» Request: Could you rewrite the part of the entries that opens with the line containing "旦那に6年スッピン見せない患者" and closes at the end of the entries, putting "Amebaニュース" in place of "Amebaトピックス" and leaving everything else as it is?

» Working data:
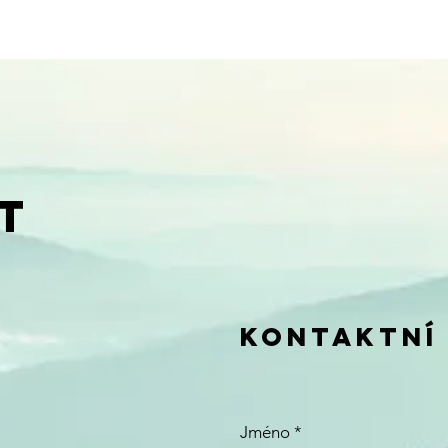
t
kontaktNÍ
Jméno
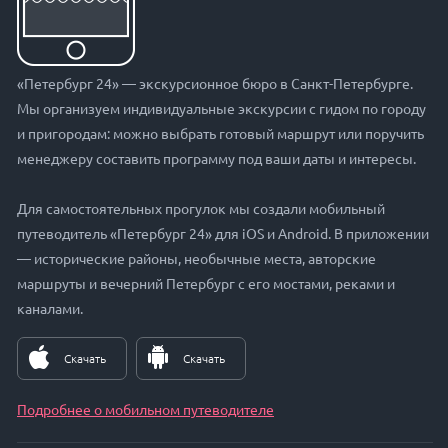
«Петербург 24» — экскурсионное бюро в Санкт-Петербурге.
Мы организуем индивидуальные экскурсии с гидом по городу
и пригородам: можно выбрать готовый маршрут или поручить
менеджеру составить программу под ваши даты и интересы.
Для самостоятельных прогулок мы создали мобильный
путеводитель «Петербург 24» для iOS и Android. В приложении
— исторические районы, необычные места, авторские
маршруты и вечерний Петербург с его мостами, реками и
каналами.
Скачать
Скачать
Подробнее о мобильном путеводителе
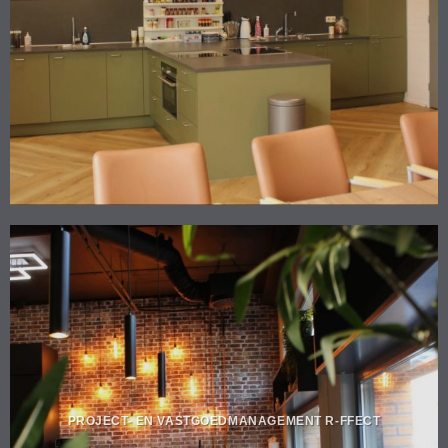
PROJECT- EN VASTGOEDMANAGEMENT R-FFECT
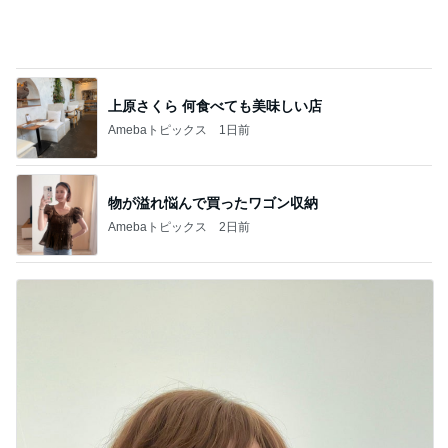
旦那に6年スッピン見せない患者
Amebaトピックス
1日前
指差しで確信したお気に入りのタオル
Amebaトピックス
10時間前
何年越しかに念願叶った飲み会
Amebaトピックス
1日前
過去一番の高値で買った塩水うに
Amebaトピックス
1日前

» Worked solution:
旦那に6年スッピン見せない患者
Amebaニュース
1日前
指差しで確信したお気に入りのタオル
Amebaニュース
10時間前
何年越しかに念願叶った飲み会
Amebaニュース
1日前
過去一番の高値で買った塩水うに
Amebaニュース
1日前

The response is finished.